OpenSC Out-of-Bounds Read Vulnerability in Compact-TLV Parsing

A vulnerability exists in OpenSC versions prior to 0.27.0 within the `sc_compacttlv_find_tag` function, part of the libopensc library. This function improperly validates the length of values in a compact-TLV buffer, allowing for out-of-bounds pointer returns when untrusted data is processed. Such behavior can lead to memory corruption if the dereferenced pointer is accessed, potentially causing crashes or unexpected application behavior.

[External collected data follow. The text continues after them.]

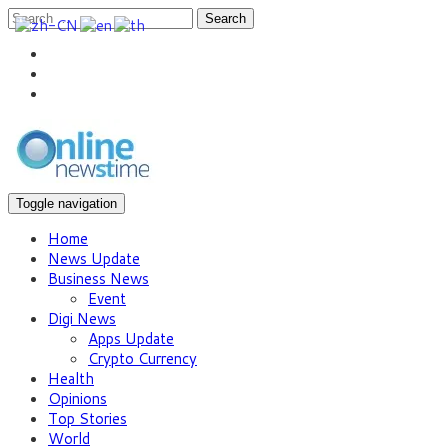
Search
Toggle navigation
Home
News Update
Business News
Event
Digi News
Apps Update
Crypto Currency
Health
Opinions
Top Stories
World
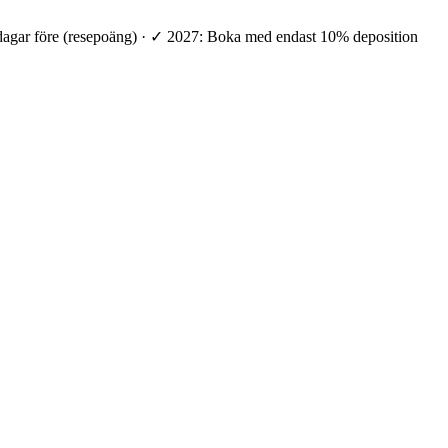
 dagar före (resepoäng) · ✓ 2027: Boka med endast 10% deposition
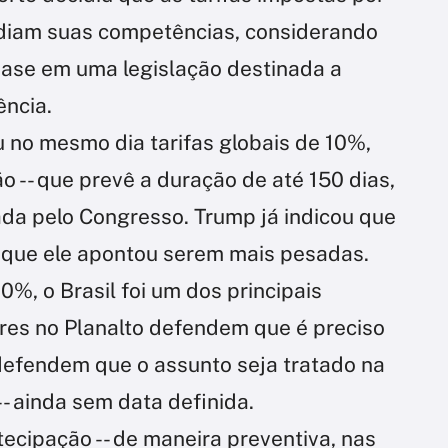
diam suas competências, considerando
 base em uma legislação destinada a
ência.
 no mesmo dia tarifas globais de 10%,
 -- que prevê a duração de até 150 dias,
ada pelo Congresso. Trump já indicou que
 que ele apontou serem mais pesadas.
%, o Brasil foi um dos principais
ares no Planalto defendem que é preciso
 defendem que o assunto seja tratado na
- ainda sem data definida.
tecipação -- de maneira preventiva, nas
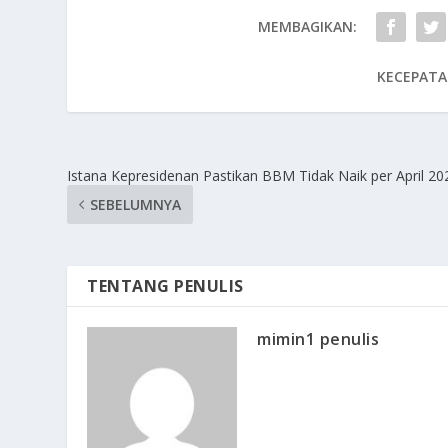
MEMBAGIKAN:
KECEPATA
Istana Kepresidenan Pastikan BBM Tidak Naik per April 20
SEBELUMNYA
TENTANG PENULIS
mimin1 penulis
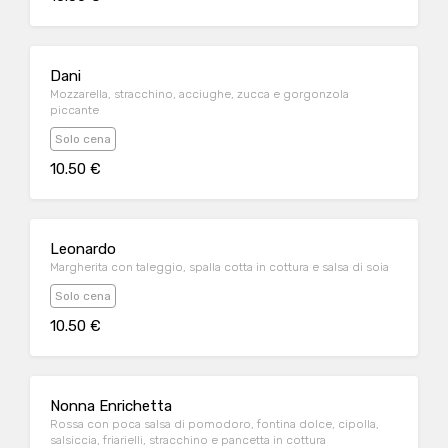
Dani
Mozzarella, stracchino, acciughe, zucca e gorgonzola
piccante
Solo cena
10.50 €
Leonardo
Margherita con taleggio, spalla cotta in cottura e salsa di soia
Solo cena
10.50 €
Nonna Enrichetta
Rossa con poca salsa di pomodoro, fontina dolce, cipolla,
salsiccia, friarielli, stracchino e pancetta in cottura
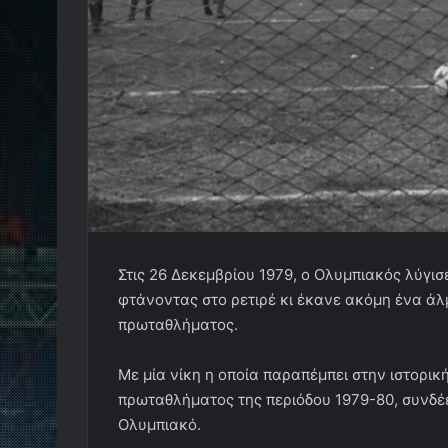
Στις 26 Δεκεμβρίου 1979, ο Ολυμπιακός λύγισ
φτάνοντας στο ρετιρέ κι έκανε ακόμη ένα ά
πρωταθλήματος.
Με μία νίκη η οποία παραπέμπει στην ιστορι
πρωταθλήματος της περιόδου 1979-80, συνδέε
Ολυμπιακό.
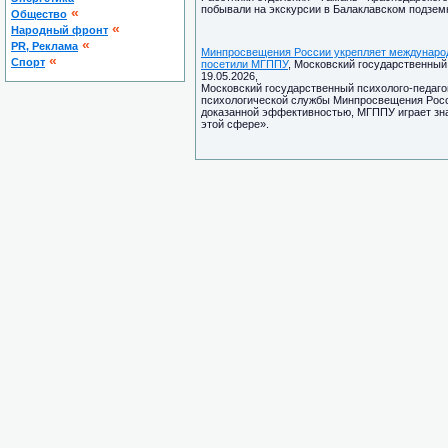
побывали на экскурсии в Балаклавском подзем
«
Общество
«
Народный фронт
«
PR, Реклама
Минпросвещения России укрепляет международ
«
Спорт
посетили МГППУ
, Московский государственный 
19.05.2026,
Московский государственный психолого-педаго
психологической службы Минпросвещения Росси
доказанной эффективностью, МГППУ играет зн
этой сфере».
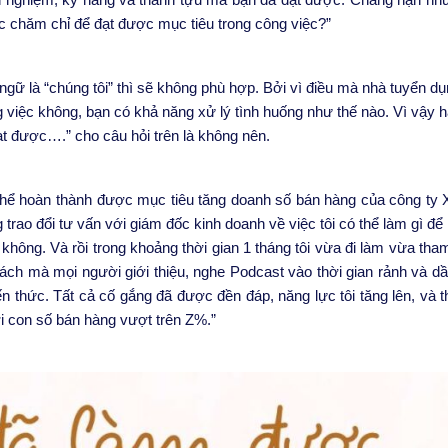
c chăm chỉ để đạt được mục tiêu trong công việc?”
ủ ngữ là “chúng tôi” thì sẽ không phù hợp. Bởi vì điều mà nhà tuyển 
g việc không, bạn có khả năng xử lý tình huống như thế nào. Vì vậy 
đạt được….” cho câu hỏi trên là không nên.
ó thể hoàn thành được mục tiêu tăng doanh số bán hàng của công ty
g trao đổi tư vấn với giám đốc kinh doanh về việc tôi có thể làm gì để
hông. Và rồi trong khoảng thời gian 1 tháng tôi vừa đi làm vừa tha
ách mà mọi người giới thiệu, nghe Podcast vào thời gian rảnh
và dầ
ến thức. Tất cả cố gắng đã được đền đáp, năng lực tôi tăng lên, và t
ới con số bán hàng vượt trên Z%.”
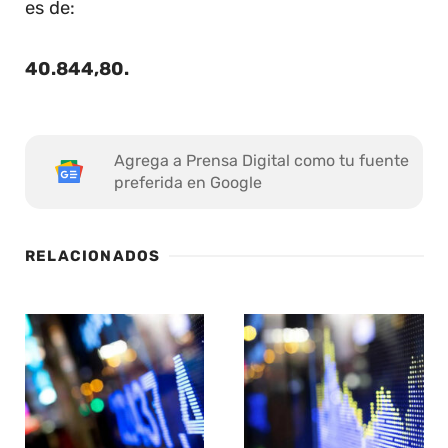
es de:
40.844,80
.
Agrega a Prensa Digital como tu fuente
preferida en Google
RELACIONADOS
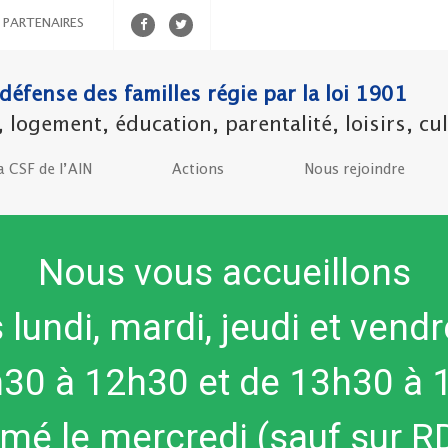
PARTENAIRES
défense des familles régie par la loi 1901
ogement, éducation, parentalité, loisirs, cult
a CSF de l’AIN
Actions
Nous rejoindre
Nous vous accueillons
s lundi, mardi, jeudi et vendr
h30 à 12h30 et de 13h30 à 
rmé le mercredi (sauf sur R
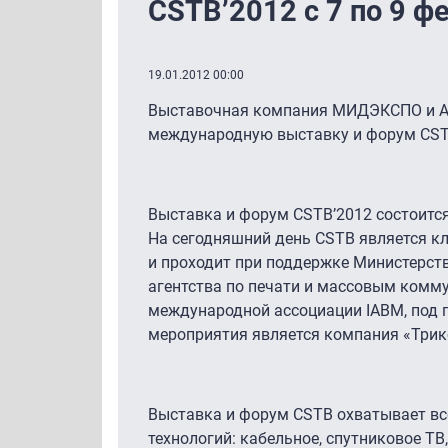
CSTB’2012 с 7 по 9 ф
19.01.2012 00:00
Выставочная компания МИДЭКСПО и Ас
международную выставку и форум CST
Выставка и форум CSTB’2012 состоится 
На сегодняшний день CSTB является 
и проходит при поддержке Министерст
агентства по печати и массовым ком
международной ассоциации IABM, под
мероприятия является компания «Трик
Выставка и форум CSTB охватывает вс
технологий: кабельное, спутниковое ТВ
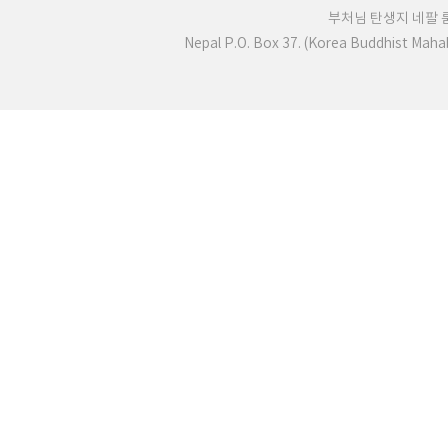
부처님 탄생지 네팔
Nepal P.O. Box 37. (Korea Buddhist Mah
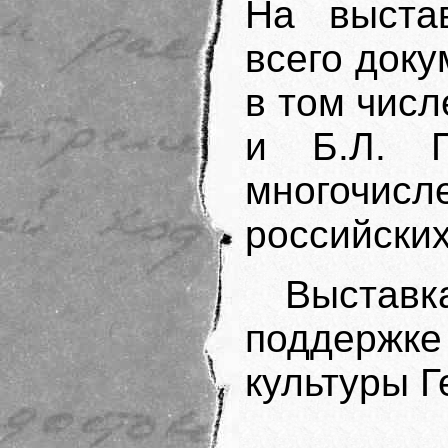
На выста
всего док
в том чис
и Б.Л. П
многочи
российских
Выста
поддерж
культуры Г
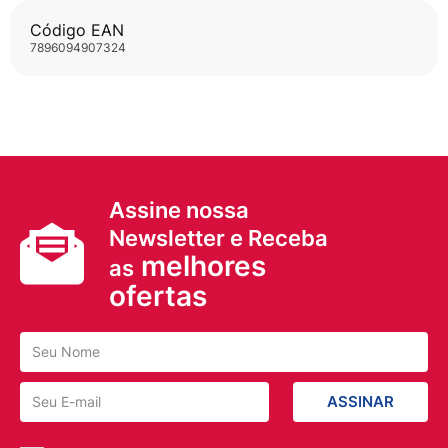
Código EAN
7896094907324
Assine nossa
Newsletter e Receba
melhores
as
ofertas
ASSINAR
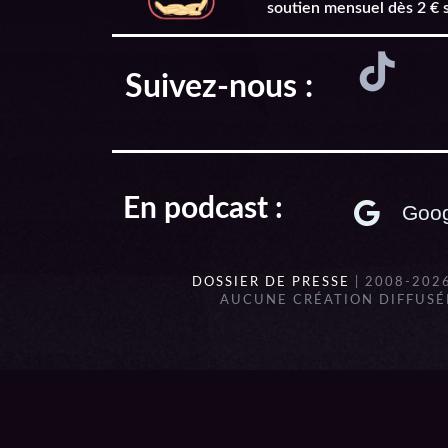
soutien mensuel dès 2 € 
Suivez-nous :
En podcast :
Goog
DOSSIER DE PRESSE
| 2008-202
AUCUNE CRÉATION DIFFUSÉE
{{playListTitle}}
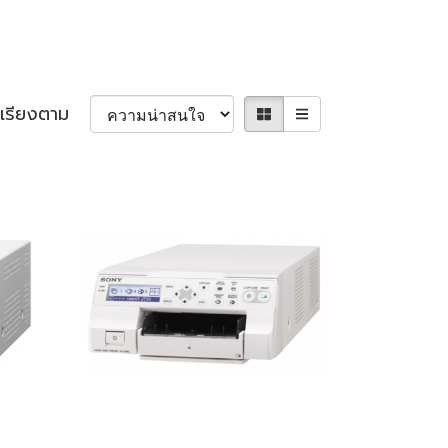
เรียงตาม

The issue can be exploited by crafting a malicious Answer to Reset (ATR) that includes invalid Compact-TLV encoding, which is then read by the OpenSC tools or through the PKCS#11 module.

Impact

Exploitation of this vulnerability can cause memory corruption by allowing out-of-bounds reads that lead to dereferencing invalid pointers. This could result in a crash or unpredictable behavior in applications using OpenSC.

Reproduction

The vulnerability can be reproduced by using a crafted USB device or smart card that returns a malicious ATR with an improperly encoded Compact-TLV element. The `sc_compacttlv_find_tag` function will then return a pointer that exceeds the buffer's bounds, along with a length that does not correspond to the actual data available, creating the potential for memory corruption when the pointer is accessed.

Remediation

Users should update OpenSC to version 0.27.0 or later, where this vulnerability has been patched.